On the way back into town I found a view of the Express Lift Tower. This is such a distinctive building and is visible from all over the town. It was built in 1980 and contains six lift towers of different heights for different purposes. It is 137m tall. Although it looks like quite a simple structure it is quite complicated when you really look at it.
Finally I came back home to the nearby Abington Park to sketch the old waterpower. This was built in 1678 to supply water to the nearby Abington manor. It looked lovely in the evening sunlight and there were definite signs of autumn in the colours of the trees and the leaves on the ground.

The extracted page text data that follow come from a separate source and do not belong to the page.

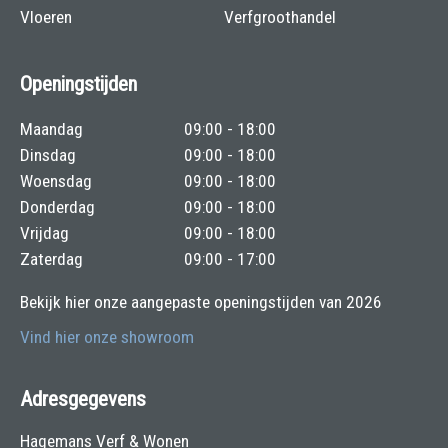
Vloeren
Verfgroothandel
Openingstijden
Maandag
09:00 - 18:00
Dinsdag
09:00 - 18:00
Woensdag
09:00 - 18:00
Donderdag
09:00 - 18:00
Vrijdag
09:00 - 18:00
Zaterdag
09:00 - 17:00
Bekijk hier onze aangepaste openingstijden van 2026
Vind hier onze showroom
Adresgegevens
Hagemans Verf & Wonen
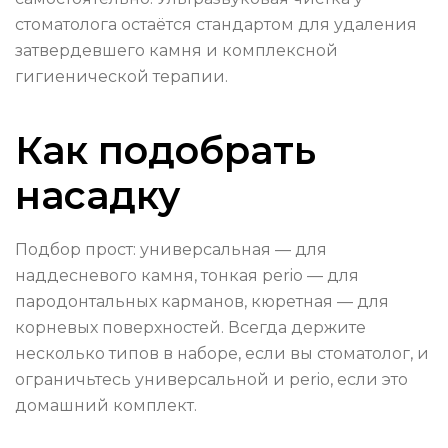
стоматолога остаётся стандартом для удаления
затвердевшего камня и комплексной
гигиенической терапии.
Как подобрать
насадку
Подбор прост: универсальная — для
наддесневого камня, тонкая perio — для
пародонтальных карманов, кюретная — для
корневых поверхностей. Всегда держите
несколько типов в наборе, если вы стоматолог, и
ограничьтесь универсальной и perio, если это
домашний комплект.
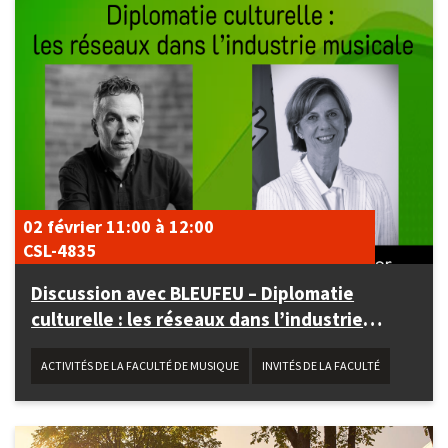
02 février
11:00
à
12:00
CSL-4835
Discussion avec BLEUFEU – Diplomatie
culturelle : les réseaux dans l’industrie
musicale
ACTIVITÉS DE LA FACULTÉ DE MUSIQUE
INVITÉS DE LA FACULTÉ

There are a few more tall buildings that I’d like to add – among them the Obelisk in Kingsthorpe and the new university building at Waterside. It was an intense day and I was glad to be joined by fellow Northampton urbansketcher and artist, Minnie Teckman (@ProjectDogwalk on twitter and @PetPortraitsNN on Instagram) for some of the morning. One of the most impotent things I’ve gained from being an urbansketcher is new knowledge of my local town. Other Northampton urban sketchers have introduced me to new views of places I know and hidden places that I would never have found for myself. Recording local landmarks one drawing at a time as I have today has shown me the danger that some of our local buildings are in. One day our urbansketches could be a record of places that no longer exist.
I hope the people who saw a glimpse of Northampton through my urbansketches enjoyed what they saw!